Does group norm maintain an running average of mean and variance?

Does group norm maintain an running average of mean and variance ?

1 Like

Looking at the code here: https://pytorch.org/docs/stable/_modules/torch/nn/modules/normalization.html

Neither group norm nor layer norm seem to maintain running averages. The description of them suggests they might: https://pytorch.org/docs/stable/nn.html?highlight=group%20norm#torch.nn.GroupNorm

“this layer uses statistics computed from input data in both training and evaluation modes”

Whether or not they are supposed to I don’t know. I don’t see running averages in the tensorflow version of group norm either: https://github.com/tensorflow/tensorflow/blob/r1.13/tensorflow/contrib/layers/python/layers/normalization.py (group_norm)

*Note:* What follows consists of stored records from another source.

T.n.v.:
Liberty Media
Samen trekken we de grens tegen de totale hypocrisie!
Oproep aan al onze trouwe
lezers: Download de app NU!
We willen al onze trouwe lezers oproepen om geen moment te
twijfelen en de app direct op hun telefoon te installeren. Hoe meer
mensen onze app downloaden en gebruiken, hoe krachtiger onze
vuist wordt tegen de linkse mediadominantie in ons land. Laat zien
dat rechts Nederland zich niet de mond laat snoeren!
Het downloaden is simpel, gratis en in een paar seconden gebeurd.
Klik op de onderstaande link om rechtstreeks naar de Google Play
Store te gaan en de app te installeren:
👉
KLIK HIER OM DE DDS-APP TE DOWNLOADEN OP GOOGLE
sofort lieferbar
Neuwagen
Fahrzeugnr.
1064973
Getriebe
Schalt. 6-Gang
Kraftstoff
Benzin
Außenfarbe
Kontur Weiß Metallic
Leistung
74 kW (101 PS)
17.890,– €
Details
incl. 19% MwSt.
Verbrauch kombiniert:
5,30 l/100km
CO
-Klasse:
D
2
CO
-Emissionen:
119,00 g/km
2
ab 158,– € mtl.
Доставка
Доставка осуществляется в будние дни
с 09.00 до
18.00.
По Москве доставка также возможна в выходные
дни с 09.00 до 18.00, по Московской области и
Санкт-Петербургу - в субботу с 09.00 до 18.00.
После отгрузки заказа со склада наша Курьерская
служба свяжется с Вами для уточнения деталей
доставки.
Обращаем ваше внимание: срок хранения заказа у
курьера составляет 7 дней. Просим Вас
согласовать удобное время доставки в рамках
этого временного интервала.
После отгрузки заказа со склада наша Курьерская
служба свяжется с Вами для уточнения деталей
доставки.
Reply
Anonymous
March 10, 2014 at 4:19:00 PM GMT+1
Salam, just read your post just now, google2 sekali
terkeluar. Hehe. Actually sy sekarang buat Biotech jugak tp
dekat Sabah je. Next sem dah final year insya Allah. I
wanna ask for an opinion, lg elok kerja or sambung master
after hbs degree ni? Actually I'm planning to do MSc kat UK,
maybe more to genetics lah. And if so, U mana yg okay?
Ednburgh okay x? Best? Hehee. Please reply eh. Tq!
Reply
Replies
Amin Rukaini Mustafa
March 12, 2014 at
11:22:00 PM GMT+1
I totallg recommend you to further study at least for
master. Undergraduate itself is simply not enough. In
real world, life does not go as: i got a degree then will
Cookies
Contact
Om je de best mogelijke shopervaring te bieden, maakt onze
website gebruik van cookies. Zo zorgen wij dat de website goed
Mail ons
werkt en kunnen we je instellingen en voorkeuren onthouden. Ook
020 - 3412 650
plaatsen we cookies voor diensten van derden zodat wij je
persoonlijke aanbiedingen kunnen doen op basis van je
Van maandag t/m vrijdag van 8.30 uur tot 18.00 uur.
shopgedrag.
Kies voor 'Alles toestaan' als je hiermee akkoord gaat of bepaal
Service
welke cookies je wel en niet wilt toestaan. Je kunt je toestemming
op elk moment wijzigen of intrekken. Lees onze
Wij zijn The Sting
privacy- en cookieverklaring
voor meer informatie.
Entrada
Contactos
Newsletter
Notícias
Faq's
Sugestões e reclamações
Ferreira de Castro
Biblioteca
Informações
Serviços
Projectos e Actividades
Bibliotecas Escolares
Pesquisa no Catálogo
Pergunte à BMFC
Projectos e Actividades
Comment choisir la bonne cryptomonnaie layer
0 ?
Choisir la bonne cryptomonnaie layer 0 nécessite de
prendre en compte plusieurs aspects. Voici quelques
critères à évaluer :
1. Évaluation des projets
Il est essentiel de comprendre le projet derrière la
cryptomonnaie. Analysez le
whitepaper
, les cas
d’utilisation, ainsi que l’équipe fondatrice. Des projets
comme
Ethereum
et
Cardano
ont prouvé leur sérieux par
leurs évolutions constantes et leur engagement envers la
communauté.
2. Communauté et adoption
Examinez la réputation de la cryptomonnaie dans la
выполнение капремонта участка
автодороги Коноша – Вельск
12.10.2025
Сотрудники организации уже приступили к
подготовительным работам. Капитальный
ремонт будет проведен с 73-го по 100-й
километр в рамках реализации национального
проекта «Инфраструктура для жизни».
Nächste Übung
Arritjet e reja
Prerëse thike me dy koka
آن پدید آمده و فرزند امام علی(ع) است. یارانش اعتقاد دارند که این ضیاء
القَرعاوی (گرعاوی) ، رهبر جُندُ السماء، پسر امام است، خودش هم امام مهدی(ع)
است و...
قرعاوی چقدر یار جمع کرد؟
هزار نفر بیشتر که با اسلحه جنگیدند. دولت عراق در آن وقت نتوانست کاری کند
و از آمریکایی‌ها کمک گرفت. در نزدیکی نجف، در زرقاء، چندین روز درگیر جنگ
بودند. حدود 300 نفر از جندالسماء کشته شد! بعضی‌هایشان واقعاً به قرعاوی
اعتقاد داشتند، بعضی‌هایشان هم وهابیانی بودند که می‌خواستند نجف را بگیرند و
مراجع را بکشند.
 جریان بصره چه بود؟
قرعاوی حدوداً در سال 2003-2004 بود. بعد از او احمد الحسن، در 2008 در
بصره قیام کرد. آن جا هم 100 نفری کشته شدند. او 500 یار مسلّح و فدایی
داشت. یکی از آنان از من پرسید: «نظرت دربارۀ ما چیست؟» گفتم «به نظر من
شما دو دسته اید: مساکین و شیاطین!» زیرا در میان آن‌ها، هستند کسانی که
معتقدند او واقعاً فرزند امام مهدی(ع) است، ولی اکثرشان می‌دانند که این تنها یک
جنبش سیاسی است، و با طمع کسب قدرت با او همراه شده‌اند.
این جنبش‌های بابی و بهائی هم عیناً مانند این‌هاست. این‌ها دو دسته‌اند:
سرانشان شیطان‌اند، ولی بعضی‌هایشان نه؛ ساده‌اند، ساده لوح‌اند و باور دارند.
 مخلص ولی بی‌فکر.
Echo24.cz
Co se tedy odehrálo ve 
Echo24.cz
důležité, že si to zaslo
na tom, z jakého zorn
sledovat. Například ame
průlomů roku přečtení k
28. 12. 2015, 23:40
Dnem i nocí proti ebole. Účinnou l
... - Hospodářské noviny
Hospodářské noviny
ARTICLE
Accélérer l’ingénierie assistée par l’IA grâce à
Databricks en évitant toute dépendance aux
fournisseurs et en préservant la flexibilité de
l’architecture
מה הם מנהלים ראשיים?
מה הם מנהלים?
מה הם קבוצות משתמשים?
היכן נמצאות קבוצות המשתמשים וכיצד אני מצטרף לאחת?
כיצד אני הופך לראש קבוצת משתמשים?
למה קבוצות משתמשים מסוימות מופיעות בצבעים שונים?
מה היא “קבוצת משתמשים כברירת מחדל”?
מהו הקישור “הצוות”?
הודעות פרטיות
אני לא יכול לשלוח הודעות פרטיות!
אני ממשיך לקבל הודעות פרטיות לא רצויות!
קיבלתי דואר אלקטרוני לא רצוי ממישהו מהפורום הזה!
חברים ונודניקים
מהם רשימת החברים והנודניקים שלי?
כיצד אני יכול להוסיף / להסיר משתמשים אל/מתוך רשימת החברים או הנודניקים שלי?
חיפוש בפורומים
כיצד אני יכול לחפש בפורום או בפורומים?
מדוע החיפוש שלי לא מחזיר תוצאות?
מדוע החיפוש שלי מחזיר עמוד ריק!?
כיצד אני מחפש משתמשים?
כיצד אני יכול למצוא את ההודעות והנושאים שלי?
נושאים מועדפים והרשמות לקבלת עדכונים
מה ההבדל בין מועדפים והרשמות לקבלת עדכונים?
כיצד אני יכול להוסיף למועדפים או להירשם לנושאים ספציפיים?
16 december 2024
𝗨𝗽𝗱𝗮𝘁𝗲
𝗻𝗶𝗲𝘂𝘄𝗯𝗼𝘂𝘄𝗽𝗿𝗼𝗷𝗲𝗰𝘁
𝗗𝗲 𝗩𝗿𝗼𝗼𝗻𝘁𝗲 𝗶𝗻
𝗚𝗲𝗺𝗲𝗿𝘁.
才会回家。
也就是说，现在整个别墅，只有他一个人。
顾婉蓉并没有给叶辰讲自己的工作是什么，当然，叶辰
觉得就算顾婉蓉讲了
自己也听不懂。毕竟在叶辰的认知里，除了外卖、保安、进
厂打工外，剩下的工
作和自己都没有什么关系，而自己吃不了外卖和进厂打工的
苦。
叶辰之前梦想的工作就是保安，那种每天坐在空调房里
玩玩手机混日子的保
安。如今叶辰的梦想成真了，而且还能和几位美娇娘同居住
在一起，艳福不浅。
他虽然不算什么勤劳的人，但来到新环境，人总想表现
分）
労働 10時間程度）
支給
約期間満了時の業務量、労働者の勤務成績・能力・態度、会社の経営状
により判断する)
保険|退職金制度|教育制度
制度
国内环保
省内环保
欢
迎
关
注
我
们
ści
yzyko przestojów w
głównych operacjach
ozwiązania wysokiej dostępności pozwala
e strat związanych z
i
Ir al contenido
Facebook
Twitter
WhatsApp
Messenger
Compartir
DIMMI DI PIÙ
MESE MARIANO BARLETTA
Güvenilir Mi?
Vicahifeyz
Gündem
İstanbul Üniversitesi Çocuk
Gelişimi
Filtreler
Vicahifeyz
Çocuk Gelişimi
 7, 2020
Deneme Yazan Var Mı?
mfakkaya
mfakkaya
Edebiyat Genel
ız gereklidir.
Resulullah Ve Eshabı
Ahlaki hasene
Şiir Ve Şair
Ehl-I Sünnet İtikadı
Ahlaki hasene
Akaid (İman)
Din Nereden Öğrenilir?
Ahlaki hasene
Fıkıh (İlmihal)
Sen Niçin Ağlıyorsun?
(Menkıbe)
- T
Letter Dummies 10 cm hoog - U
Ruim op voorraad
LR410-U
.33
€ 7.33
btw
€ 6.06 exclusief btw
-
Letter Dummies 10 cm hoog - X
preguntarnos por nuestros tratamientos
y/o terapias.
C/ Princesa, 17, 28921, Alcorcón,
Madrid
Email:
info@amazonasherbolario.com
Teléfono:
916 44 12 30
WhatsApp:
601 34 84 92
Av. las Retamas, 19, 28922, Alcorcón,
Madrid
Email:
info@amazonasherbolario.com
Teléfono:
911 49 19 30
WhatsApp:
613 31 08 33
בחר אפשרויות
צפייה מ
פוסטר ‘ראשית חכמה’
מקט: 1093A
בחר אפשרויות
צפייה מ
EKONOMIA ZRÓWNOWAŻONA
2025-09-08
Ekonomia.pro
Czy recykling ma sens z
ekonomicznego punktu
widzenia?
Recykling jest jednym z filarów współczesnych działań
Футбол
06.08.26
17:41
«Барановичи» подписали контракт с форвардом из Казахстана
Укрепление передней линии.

Or layer norm for that matter:

https://github.com/tensorflow/tensorflow/blob/r1.13/tensorflow/contrib/layers/python/layers/layers.py (layer_norm)

As both compute the mean and std for the batch dim, i.e the mean’s shape is (N, 1) in layer norm, tracking a running average doesn’t make sense. Who is to say something similar will be at that exact position in your validation batch?

4 Likes

I also found the doc confusing. How can I freeze running statistics temporality to use other data? Thank you!

1 Like

As both compute the mean and std for the batch dim, i.e the mean’s shape is (N, 1) in layer norm, tracking a running average doesn’t make sense. Who is to say something similar will be at that exact position in your validation batch?

I don’t think this is a good explanation. Sure, for LayerNorm, the computed statistics are of the shape (N,), but they can be used as separate values for updating running statistics of shape (1,). InstanceNorm, for example, computes per-batch and per-channel statistics of shape (N, C). However, this isn’t directly used since, as you mentioned, it would NOT be invariant to batch permutations. Instead statistics of shape (C,) are maintained; see _NormBase used by both, BatchNorm and InstanceNorm.

Similar argument holds for GroupNorm. For GroupNorm in particular, the authors explicitly discourage using running statistics; see Section 2 of the paper:

The pre-computed statistics may also change when the target data distribution changes [45]. These issues lead to inconsistency at training, transferring, and testing time. In addition, as aforementioned, reducing the batch size can have dramatic impact on the estimated batch statistics.

Similar remarks can also be found in Section 1 of LayerNorm paper. Perhaps, that is the reason running statistics are not computed for these two methods.